Censure et liberté d'expression : une maison d'édition algérienne ferme ses portes sous la pression des conservateurs

Censure et liberté d'expression : une maison d'édition algérienne ferme ses portes sous la pression des conservateurs

La liberté d'expression artistique subit un nouveau revers en Algérie. La maison d'édition MIM vient d'annoncer sa fermeture suite à une violente polémique autour de son roman "Houaria", récemment primé mais jugé immoral par certains. Cet événement soulève de nombreuses questions sur la place de la littérature et la liberté créative dans la société algérienne contemporaine.

Une récompense qui a déclenché la tempête

Le 9 juillet 2024, "Houaria", roman de l'autrice Inaam Bayoud publié par MIM, reçoit le prestigieux grand prix Assia Djebar du roman en langue arabe. Cette distinction, remise en présence du ministre de la Culture, signifiait consacrer la qualité de l'œuvre.
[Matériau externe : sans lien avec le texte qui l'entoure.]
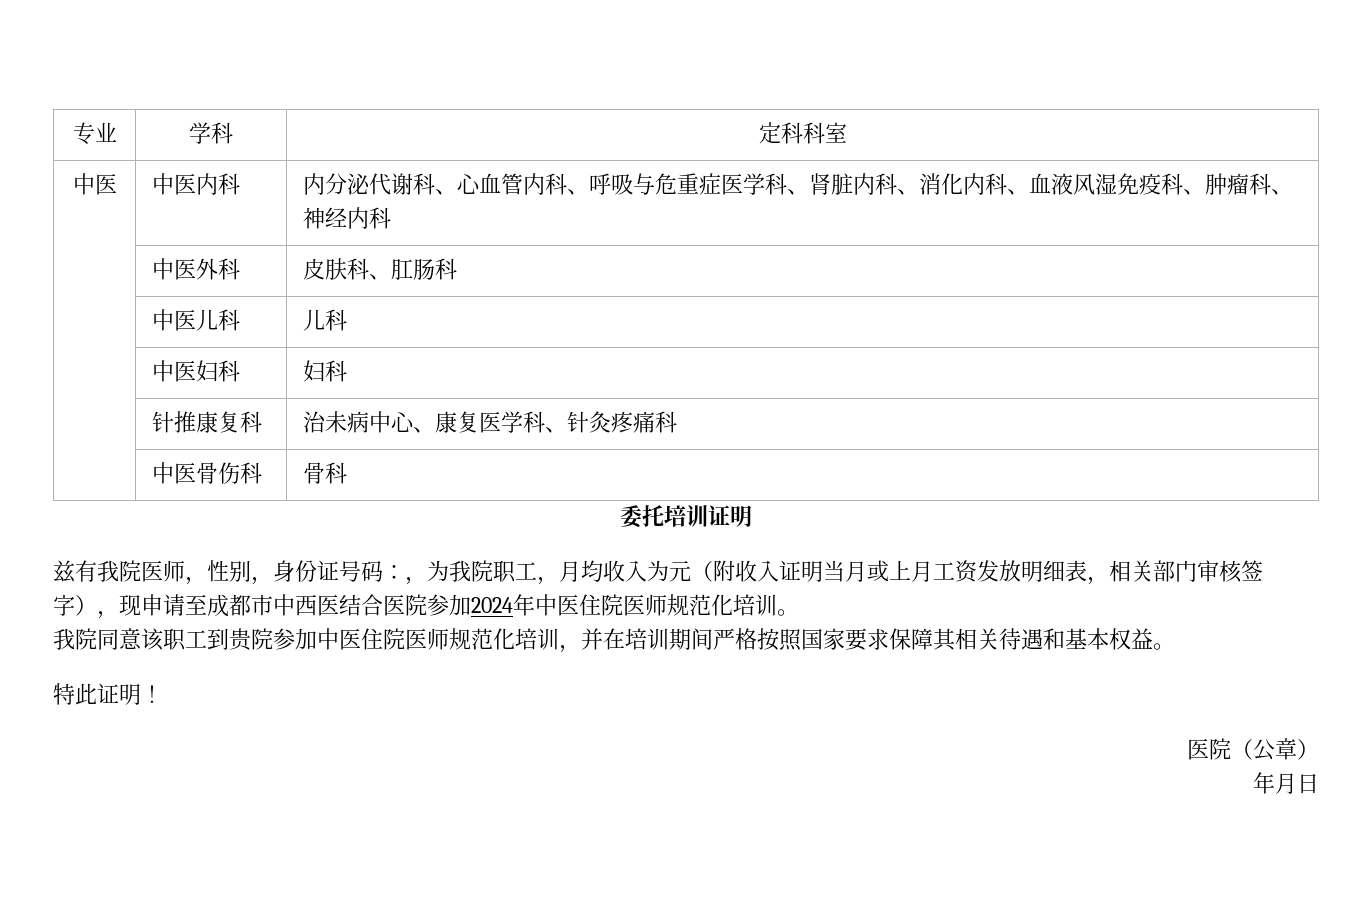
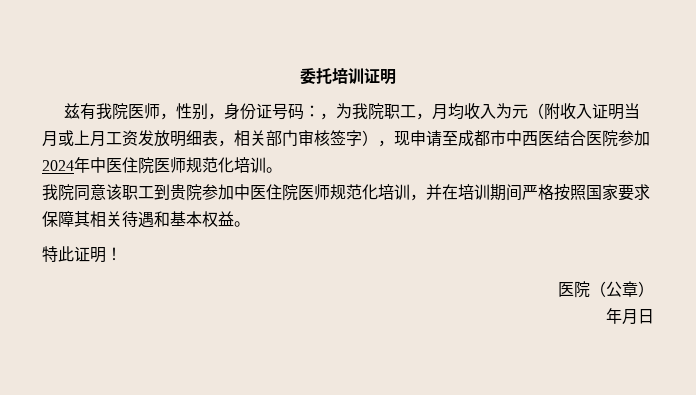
[72,122,117,145] [189,122,233,144] [758,122,847,144] [72,173,117,195] [151,173,240,195] [302,173,1293,195] [302,207,391,229] [151,258,240,280] [302,258,457,280] [151,309,240,331] [302,309,347,331] [151,360,240,382] [302,360,347,382] [151,411,262,433] [302,411,677,433] [151,462,262,484] [302,462,347,484] 专业 | 学科 | 定科科室 // 中医 | 中医内科 | 内分泌代谢科、心血管内科、呼吸与危重症医学科、肾脏内科、消化内科、血液风湿免疫科、肿瘤科、神经内科 // | 中医外科 | 皮肤科、肛肠科 // | 中医儿科 | 儿科 // | 中医妇科 | 妇科 // | 针推康复科 | 治未病中心、康复医学科、针灸疼痛科 // | 中医骨伤科 | 骨科 // -> (300, 76) none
Pourtant, quelques jours plus tard, une violente campagne de dénigrement se déchaîne sur les réseaux sociaux.

Les accusations : immoralité et atteinte aux valeurs

Les détracteurs du roman l'accusent de plusieurs "crimes" :

  • Utilisation de termes jugés grossiers en dialecte algérien (darija)
  • Descriptions jugées trop crues de certaines réalités sociales
  • Atteinte supposée à la bienséance et aux valeurs religieuses

Certains vont jusqu'à exiger le retrait du prix et des excuses publiques de l'autrice.

Une polarisation de la société algérienne

Cette affaire met en lumière les tensions qui traversent la société algérienne :

  • D'un côté, les « progressistes » défendent la liberté d'expression et le droit de la littérature à aborder tous les sujets.
  • De l'autre, les "conservateurs" voient dans certaines œuvres une menace pour les valeurs traditionnelles..

La maison d'édition MIM jette l'éponge

Face à la violence de la polémique, le MIM annonce sa fermeture le 16 juillet dans un communiqué empreint d'amertume : "Nous n'étions que des défenseurs de la paix et de l'amour et nous ne cherchions qu'à les diffuseurs". Cette décision choque le milieu culturel algérien et soulève des inquiétudes quant à l'avenir de la création littéraire dans le pays.

Des réactions politiques inquiétantes

L'affaire prend une tournure politique lorsque des députés islamistes et conservateurs saisissent effectivement le Premier ministre, demandant des sanctions contre ces "atteintes à la morale". Cette implication du pouvoir politique dans le débat culturel fait craindre une potentielle censure institutionnalisée.

La défense de la liberté artistique s'organise

Face à ces attaques, des voix s'élèvent pour défendre la liberté d'expression et la création littéraire :

  • Des intellectuels ont signé une pétition de soutien à Inaam Bayoud et au MIM.
  • Des écrivains rappellent le rôle essentiel de la transgression en littérature.

Conclusion : un débat qui dépasse les frontières algériennes

L'affaire "Houaria" soulève des questions fondamentales qui résonnent bien au-delà de l'Algérie :

  • Quelles sont les limites de la liberté d'expression artistique ?
  • Comment concilier création littéraire et respect des sensibilités culturelles ?
  • Quel rôle doit jouer l'État dans ces débats ?

La fermeture de MIM est un signal d'alarme pour tous ceux qui défendent une littérature libre et audacieuse. Elle rappelle que la liberté d'expression reste un combat permanent, même dans les sociétés qui se veulent démocratiques.